Eventually, the participants in the program have to leave school, as it only covers them up to age 21. When that happens, most transition into a similar program through Dane County that will help them for the rest of their lives.
By that time, Wendorf said, the program aims to have a student working 20 hours per week, often split among multiple jobs.
That number is important, she said, because the county program determines whether someone can sustain that level of work, and therefore that level of income, for the rest of their life.
“So they’re saying based on their income level right now, that’s what they can sustain throughout their lifetime. These are young adults who need paid work,” she said. “(Businesses) don’t have to keep them at your job for the rest of their lives, but if you can employ them so they can exit high school with this many paid hours, it’s huge.”

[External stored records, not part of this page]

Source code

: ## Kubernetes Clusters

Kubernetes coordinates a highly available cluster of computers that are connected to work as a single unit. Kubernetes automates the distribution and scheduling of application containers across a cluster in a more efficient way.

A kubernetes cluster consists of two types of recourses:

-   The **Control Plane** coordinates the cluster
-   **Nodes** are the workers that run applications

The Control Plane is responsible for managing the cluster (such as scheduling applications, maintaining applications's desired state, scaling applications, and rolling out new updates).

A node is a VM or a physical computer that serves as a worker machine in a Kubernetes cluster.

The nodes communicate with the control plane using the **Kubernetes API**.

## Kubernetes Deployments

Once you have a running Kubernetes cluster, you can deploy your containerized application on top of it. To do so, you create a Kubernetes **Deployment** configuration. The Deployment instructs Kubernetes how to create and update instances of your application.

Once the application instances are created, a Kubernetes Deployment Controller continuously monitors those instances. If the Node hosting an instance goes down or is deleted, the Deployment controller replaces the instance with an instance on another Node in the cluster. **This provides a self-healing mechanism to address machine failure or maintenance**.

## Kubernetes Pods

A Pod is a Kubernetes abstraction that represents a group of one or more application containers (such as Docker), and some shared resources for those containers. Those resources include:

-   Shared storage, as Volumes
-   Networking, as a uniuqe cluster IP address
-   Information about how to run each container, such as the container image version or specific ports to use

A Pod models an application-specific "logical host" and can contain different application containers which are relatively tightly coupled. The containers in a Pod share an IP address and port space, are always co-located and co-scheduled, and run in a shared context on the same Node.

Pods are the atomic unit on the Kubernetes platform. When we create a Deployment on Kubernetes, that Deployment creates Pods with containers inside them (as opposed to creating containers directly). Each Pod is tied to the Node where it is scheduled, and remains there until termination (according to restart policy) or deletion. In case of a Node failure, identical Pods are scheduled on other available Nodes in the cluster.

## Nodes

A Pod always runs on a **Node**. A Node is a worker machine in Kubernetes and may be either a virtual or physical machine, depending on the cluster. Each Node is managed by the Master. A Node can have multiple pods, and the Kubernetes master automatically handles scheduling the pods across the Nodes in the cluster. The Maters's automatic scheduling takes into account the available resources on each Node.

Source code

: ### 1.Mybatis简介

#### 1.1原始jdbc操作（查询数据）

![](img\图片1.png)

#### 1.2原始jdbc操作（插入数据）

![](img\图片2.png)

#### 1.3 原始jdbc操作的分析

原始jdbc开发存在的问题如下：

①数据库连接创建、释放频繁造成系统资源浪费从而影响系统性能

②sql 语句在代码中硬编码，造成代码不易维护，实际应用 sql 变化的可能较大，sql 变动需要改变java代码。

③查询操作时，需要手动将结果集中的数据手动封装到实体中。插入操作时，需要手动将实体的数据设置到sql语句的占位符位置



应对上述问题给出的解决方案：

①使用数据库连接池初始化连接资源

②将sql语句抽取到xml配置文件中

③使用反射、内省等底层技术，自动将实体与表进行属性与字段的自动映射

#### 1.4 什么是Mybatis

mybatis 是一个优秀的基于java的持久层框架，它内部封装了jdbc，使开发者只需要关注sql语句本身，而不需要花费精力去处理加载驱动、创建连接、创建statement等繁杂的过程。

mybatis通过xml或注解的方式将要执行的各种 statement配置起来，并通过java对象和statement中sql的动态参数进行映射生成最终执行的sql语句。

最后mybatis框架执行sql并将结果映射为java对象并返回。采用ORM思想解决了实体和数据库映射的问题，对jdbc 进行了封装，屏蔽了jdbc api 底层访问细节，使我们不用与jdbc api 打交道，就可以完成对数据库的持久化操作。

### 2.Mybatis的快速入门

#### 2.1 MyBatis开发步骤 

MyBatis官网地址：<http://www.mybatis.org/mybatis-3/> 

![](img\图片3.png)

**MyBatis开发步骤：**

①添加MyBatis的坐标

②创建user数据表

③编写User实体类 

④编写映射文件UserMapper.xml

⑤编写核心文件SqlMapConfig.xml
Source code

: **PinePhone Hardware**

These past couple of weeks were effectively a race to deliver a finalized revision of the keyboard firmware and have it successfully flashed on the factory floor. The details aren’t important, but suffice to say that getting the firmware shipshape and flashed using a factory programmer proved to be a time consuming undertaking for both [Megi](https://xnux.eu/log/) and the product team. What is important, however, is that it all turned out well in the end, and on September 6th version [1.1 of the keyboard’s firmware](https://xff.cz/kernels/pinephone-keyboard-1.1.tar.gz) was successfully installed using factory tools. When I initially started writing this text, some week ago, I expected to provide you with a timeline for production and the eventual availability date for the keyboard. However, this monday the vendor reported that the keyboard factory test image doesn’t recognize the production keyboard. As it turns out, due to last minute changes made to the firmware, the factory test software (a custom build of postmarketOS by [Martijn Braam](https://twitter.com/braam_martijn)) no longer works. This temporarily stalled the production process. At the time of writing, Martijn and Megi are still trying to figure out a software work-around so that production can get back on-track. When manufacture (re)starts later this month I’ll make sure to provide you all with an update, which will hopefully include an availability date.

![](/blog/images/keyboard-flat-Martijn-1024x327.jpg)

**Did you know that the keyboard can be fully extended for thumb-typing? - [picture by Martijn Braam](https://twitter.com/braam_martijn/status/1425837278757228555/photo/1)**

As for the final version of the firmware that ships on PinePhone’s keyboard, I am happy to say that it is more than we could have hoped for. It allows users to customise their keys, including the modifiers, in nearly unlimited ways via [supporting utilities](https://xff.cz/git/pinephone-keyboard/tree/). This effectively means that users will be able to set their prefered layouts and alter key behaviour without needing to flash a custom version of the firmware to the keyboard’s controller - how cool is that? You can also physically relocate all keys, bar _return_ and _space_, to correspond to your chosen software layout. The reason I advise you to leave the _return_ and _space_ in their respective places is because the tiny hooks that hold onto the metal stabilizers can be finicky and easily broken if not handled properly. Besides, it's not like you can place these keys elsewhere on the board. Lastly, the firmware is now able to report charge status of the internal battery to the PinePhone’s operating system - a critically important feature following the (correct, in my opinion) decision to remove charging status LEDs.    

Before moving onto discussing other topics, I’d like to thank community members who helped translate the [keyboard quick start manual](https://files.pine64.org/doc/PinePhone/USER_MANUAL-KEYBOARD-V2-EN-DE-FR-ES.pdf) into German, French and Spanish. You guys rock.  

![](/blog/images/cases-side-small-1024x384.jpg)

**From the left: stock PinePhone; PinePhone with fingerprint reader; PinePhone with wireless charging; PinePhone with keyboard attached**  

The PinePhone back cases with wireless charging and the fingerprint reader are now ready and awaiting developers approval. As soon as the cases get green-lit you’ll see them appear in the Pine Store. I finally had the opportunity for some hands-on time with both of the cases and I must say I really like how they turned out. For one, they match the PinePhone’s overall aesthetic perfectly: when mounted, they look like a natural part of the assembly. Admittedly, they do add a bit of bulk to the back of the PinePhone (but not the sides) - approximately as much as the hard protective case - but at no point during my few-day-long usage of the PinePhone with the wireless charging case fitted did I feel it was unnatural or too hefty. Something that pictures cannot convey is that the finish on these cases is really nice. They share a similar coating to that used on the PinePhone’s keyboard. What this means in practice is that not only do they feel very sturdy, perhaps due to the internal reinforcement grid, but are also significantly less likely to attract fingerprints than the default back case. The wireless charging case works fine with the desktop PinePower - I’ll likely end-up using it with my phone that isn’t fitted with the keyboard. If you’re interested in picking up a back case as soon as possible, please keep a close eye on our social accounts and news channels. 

While the school’s job coaches and support staff no longer work with the student and their family directly after they leave the program, Wendorf said they will often hear stories of how they are doing, whether that means growth, a small misstep or a lost job.
The program has 19 students this year, and Wendorf said she expects it to continue to grow, based on the size of the incoming group of freshmen with special needs.
Wendorf said she is looking into options for moving the program off the VAHS campus.
“Hopefully you can work more directly on life skills, and it’s like their peer group shifts, so they kind of aren’t caught up in the high school end of it,” she said. “So we want them to move on and start that next phase. Have a clean break from high school.”
Examples from other districts that have taken their program off site include using churches, houses donated by real estate companies or businesses with extra space, Wendorf said.
Regardless of facilities, Wendorf said the program’s benefits for students are hard to quantify, and the inspiration they get from it is passed onto the job coaches and instructors who work with them.
“When a student starts that first job, and they get that actual first paycheck, it’s kind of the priceless thing,” she said. “There’s no other way to describe it, how excited they are that they’ve earned their own income, that they worked for that money, and it’s really incredible. That worth and that value, it’s huge.”